Potassium channels in the cell membrane open and close in response to molecular signals to alter the local membrane potential. Cosentino et al. linked a light-responsive module to the pore of a potassium channel to build a genetically encoded channel called BLINK1 that is closed in the dark and opens in response to low doses of blue light. Zebrafish embryos expressing BLINK1 in their neurons changed their behavior in response to blue light.

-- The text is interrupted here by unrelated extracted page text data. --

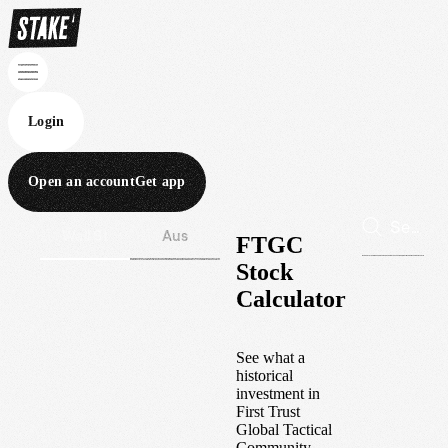
Login
Open an account
Get app
Wall St
Aus
FTGC
Stock
Calculator
See what a
historical
investment in
First Trust
Global Tactical
Community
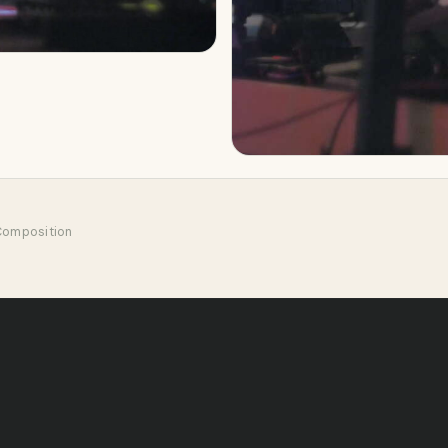
 Composition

Science, this issue p. 707


The present palette of opsin-based optogenetic tools lacks a light-gated potassium (K+) channel desirable for silencing of excitable cells. Here, we describe the construction of a blue-light–induced K+ channel 1 (BLINK1) engineered by fusing the plant LOV2-Jα photosensory module to the small viral K+ channel Kcv. BLINK1 exhibits biophysical features of Kcv, including K+ selectivity and high single-channel conductance but reversibly photoactivates in blue light. Opening of BLINK1 channels hyperpolarizes the cell to the K+ equilibrium potential. Ectopic expression of BLINK1 reversibly inhibits the escape response in light-exposed zebrafish larvae. BLINK1 therefore provides a single-component optogenetic tool that can establish prolonged, physiological hyperpolarization of cells at low light intensities.